You know the feeling. Every weekend warrior knows the feeling. You spend time building up your exercise capacity by biking, running, swimming, hiking, or going to the gym. Then for some reason (illness, injury, other obligations) you have to stop exercising for weeks or months. When you return to your activity, you are more short of breath, you don’t have the same exercise capacity, and you feel “out of shape”. What happens to the heart during deconditioning (the medical term for “out of shape”)? Does deconditioning occur with elite athletes or astronauts? Does it happen on weekdays to weekend warriors?
The heart is a muscle. With training athletes can build up their arm and leg muscles. The same process builds up the heart muscle as well. The cardiac effects of long-term exercise include increases in the size of the heart, the thickness of the heart’s muscle and the cardiac mass. (The heart enlarges to accommodate the increased blood flow during exercise. The walls of the main pumping chamber, the left ventricle, thicken and become more muscular to pump the excess blood. Cardiac mass is the weight of the heart and represents the long-term effective of blood pressure on the heart). A larger, thick walled heart is called an athlete’s heart. Unfortunately, a thick muscular athlete’s heart resembles a form of cardiac pathology, hypertrophic cardiomyopathy (a congenital abnormality where the heart muscle is very thick and there is a risk for arrhythmia). Congenital hypertrophic cardiomyopathy is the most common reason for sudden cardiac arrest in the athlete. Athletes are screened to see if they have hypertrophic cardiomyopathy and, if present, vigorous exercise is prohibited. Unfortunately, it is difficult to differentiate between pathologic hypertrophic cardiomyopathy and an athlete’s heart. One way to tell the difference is to have the athlete stop exercising for a period of time, a method called detraining. If the heart muscle reverts to normal thickness during detraining, then it is an athlete’s heart. Studies on Olympic athletes have shown that after about 12 weeks of detraining left ventricular thickness rapidly decreases (thickness goes down by 15-33%). In addition, cardiac mass decreases quickly as well, within 4 to 8 weeks. For full regression of left ventricular thickening, detraining should last 6 months.
The healthy heart needs exercise, but it also needs gravity. Both of those items are in short supply to astronauts on a long-term space mission. The lack of gravity has the same effect as prolonged bed rest on the heart, worsening the deconditioning that takes place in space. Studies performed on astronauts who spend months in space show that space flight causes significant cardiac atrophy. After only a few weeks in space, there is a reduction in the heart’s muscle mass. It is estimated that cardiac muscle mass decreases about 1% per week in flight. This deconditioning has obvious consequences for prolonged space missions. A recent study followed astronauts on the International Space Station. The astronauts were in flight for many months and spent 2 hours each day doing endurance and resistance training. Cardiac work load was 12% lower in space than on Earth due to zero gravity and the confines of the station. Despite the lower work load, the astronauts’ heart muscle mass stayed intact. It seems that exercise can preserve the heart’s structure and function offsetting space flight deconditioning.

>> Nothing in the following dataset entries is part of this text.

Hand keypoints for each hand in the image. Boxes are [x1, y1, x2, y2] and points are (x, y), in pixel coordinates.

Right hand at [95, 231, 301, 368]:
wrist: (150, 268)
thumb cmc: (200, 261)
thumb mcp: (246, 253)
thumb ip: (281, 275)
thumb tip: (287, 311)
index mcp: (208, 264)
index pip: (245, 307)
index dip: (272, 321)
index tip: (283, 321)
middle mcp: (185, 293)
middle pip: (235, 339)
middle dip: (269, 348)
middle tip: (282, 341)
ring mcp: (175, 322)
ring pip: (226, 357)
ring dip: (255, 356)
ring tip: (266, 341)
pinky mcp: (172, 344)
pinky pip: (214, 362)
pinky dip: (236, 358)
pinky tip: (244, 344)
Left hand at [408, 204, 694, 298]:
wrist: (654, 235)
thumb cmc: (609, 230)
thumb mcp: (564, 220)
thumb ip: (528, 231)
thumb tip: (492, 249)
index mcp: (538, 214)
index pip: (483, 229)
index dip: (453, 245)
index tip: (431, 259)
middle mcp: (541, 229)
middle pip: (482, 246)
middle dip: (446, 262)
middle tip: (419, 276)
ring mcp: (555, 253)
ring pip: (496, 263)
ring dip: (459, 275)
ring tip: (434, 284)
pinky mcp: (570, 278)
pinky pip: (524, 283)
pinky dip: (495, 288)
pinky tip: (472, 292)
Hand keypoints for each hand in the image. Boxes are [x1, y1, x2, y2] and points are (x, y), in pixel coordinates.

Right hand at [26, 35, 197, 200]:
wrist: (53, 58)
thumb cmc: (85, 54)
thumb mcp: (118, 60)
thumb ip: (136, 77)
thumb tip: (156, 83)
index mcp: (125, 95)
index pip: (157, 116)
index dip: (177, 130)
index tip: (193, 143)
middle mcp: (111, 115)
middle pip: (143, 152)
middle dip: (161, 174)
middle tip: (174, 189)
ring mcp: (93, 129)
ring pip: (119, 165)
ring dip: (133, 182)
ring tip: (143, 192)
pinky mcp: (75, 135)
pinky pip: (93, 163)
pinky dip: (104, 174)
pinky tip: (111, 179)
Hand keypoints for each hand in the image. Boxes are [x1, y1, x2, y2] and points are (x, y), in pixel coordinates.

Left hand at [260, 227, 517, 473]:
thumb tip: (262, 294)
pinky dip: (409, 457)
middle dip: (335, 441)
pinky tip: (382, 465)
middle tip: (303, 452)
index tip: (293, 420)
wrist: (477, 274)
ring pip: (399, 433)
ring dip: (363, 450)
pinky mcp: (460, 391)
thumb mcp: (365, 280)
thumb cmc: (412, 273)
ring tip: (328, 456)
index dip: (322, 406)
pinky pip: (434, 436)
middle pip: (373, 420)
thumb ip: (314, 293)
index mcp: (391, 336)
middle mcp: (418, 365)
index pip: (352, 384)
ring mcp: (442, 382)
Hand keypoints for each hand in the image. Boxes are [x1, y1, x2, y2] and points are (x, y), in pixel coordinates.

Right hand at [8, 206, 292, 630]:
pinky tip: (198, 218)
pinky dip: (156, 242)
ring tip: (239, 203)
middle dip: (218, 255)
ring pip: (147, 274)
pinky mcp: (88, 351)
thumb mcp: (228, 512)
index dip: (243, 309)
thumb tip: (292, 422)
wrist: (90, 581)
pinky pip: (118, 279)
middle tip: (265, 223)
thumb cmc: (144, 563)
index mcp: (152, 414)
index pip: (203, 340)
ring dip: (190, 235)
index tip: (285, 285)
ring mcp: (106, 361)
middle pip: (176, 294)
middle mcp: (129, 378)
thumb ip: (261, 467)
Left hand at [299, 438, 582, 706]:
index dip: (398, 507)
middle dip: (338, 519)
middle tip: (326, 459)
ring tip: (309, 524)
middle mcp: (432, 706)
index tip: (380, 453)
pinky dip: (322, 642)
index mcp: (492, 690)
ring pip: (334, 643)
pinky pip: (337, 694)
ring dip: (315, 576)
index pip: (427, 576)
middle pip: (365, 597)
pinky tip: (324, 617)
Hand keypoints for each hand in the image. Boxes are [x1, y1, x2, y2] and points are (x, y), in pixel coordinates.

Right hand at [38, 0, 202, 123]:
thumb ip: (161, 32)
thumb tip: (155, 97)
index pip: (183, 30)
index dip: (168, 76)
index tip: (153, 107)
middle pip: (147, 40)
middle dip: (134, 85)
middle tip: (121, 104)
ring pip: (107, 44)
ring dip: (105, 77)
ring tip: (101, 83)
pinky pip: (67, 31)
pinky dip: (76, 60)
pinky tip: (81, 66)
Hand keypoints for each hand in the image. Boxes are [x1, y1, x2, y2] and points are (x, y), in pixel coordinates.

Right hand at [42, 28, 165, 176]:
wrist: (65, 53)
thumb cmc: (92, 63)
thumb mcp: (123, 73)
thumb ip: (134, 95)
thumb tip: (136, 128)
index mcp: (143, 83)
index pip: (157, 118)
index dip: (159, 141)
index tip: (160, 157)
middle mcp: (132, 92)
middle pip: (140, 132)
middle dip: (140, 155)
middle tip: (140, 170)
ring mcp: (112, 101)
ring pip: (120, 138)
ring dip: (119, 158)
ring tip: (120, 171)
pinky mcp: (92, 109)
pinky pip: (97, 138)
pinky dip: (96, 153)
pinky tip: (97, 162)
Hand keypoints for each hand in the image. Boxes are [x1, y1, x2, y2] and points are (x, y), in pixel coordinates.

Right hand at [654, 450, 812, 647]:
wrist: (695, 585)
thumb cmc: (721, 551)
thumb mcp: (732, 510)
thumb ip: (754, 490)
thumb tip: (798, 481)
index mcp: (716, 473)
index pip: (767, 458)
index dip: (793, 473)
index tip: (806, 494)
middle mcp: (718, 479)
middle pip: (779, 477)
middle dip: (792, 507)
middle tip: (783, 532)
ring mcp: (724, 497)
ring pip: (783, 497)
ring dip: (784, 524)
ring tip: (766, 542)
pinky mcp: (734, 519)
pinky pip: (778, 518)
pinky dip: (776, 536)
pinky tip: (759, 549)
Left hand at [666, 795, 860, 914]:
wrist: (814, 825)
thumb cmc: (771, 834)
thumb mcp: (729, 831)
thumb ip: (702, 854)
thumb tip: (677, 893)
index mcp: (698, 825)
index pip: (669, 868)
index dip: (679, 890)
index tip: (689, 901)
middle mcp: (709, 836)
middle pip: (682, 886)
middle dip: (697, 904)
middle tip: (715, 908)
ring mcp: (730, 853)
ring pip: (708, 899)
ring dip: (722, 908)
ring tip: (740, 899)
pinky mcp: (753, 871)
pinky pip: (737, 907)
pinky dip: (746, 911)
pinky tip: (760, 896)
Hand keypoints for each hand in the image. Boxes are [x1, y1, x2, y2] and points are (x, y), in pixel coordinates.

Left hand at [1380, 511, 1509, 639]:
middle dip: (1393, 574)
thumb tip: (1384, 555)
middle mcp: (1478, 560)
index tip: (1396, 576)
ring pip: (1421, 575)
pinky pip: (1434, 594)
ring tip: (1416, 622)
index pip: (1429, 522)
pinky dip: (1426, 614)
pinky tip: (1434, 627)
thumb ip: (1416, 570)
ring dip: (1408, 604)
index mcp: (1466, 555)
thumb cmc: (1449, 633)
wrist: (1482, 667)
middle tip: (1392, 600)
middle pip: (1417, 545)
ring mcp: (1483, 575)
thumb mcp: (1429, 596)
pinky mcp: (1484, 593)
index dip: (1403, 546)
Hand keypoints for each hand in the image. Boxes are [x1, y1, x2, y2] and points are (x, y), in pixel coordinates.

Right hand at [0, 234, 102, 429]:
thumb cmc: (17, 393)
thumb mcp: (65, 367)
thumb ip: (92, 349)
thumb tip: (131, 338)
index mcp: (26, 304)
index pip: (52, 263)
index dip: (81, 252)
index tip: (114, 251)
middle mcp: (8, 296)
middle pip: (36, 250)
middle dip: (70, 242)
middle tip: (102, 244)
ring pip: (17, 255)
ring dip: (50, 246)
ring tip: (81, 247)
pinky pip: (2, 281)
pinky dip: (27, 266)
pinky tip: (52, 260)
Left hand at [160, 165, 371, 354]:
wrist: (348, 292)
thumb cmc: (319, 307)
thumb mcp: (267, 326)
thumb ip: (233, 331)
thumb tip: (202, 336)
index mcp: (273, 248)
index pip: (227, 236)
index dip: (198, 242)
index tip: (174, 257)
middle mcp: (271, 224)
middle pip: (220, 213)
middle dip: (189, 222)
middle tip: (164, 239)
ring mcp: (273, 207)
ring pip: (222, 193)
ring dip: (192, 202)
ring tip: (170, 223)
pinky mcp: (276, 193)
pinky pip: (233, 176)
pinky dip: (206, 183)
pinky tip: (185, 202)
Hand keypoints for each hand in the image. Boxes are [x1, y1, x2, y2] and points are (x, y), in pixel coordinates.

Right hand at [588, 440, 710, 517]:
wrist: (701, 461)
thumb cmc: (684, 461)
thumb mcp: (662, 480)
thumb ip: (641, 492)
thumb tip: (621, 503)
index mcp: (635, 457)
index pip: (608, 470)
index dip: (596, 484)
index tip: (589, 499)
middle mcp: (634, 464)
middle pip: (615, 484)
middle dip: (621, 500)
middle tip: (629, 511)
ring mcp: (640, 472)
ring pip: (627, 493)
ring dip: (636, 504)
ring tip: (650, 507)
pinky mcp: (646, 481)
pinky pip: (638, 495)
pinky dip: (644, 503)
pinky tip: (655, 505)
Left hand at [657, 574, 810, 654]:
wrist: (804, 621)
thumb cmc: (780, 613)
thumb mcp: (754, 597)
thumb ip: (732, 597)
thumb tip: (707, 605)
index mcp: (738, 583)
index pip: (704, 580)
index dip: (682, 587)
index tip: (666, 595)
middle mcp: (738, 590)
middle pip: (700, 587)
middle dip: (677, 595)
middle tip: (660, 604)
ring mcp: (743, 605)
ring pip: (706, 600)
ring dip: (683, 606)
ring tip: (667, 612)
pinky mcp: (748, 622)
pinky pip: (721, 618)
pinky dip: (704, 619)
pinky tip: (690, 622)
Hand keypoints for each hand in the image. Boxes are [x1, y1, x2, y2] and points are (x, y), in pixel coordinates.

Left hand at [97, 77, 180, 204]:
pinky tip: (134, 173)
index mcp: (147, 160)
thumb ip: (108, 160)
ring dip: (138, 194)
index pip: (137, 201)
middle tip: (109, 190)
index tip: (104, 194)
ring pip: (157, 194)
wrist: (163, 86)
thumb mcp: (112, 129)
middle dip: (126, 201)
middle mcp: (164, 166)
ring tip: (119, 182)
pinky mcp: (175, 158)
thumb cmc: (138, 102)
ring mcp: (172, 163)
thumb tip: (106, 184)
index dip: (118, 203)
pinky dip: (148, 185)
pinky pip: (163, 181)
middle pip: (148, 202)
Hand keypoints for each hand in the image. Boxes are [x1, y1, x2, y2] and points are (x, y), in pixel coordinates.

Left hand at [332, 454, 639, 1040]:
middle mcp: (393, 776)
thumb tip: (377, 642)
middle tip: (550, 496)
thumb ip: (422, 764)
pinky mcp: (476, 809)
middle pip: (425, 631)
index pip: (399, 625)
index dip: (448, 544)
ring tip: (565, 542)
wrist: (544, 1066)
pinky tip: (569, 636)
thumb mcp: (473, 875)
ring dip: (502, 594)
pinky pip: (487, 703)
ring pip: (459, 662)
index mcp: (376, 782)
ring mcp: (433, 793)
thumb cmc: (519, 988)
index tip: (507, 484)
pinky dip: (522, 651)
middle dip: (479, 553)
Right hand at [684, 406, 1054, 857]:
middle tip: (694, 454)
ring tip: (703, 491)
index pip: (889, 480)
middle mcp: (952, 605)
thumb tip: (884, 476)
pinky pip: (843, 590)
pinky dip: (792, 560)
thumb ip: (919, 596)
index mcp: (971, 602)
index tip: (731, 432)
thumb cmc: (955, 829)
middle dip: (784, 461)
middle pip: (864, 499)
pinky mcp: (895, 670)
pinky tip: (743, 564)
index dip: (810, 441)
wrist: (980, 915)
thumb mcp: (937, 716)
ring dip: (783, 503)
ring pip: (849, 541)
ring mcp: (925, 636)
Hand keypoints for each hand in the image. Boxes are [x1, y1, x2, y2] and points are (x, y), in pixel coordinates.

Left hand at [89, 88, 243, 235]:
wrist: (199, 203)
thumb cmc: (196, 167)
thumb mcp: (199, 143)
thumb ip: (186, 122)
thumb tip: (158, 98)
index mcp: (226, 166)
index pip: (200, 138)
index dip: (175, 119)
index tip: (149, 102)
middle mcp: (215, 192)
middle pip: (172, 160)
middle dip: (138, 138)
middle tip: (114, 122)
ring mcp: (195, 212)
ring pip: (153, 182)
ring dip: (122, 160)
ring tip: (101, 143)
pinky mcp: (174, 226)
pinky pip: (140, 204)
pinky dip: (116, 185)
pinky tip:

Most people don’t have to worry about their heart becoming too thick from exercise or losing cardiac muscle mass on a space flight. However, deconditioning occurs in the average person, with changes similar to the detrained athlete or the astronaut in space. Deconditioning is defined as the adaptation of the body to a less strenuous environment and the decreased ability to function with physical exertion. The body resets to a lower level of functioning so that when it is asked to increase physical activity, it is unable to meet the demand. Deconditioning occurs when people stop exercising; the most extreme example is bed rest. Many studies of patients during bed rest show that skeletal muscle strength is lost rapidly (10-20% in a week, 50% in 3 to 5 weeks). Skeletal muscle mass also decreases 3% within a week of bed rest. In addition, bone density decreases as well. From the cardiovascular standpoint, blood volume goes down and heart rate goes up with bed rest. This means that the body cannot compensate when going from a supine to a standing position; blood pressure drops on standing and patients can pass out. Lastly, bed rest causes cardiac atrophy. With 2 weeks of bed rest, there is a reduction in cardiac muscle mass of 5%, similar to what happens with astronauts in space and the detrained athlete.
Can the “weekend warrior”, someone who only exercises one or two days per week, become deconditioned during the work week? Likely this is not the case as loss of cardiac structure and function occurs after weeks to months of inactivity. In fact, a recent study showed that as long as weekend warriors exercised for 150 minutes per week or more, they had similar reductions in their risk for heart attack, stroke, atrial fibrillation and heart failure as people who exercise daily.
You worked hard to build up your exercise capacity. Don’t stop now and let your heart become flabby and deconditioned. Keep active and keep exercising a minimum of 150 minutes per week, even if it is only two days a week.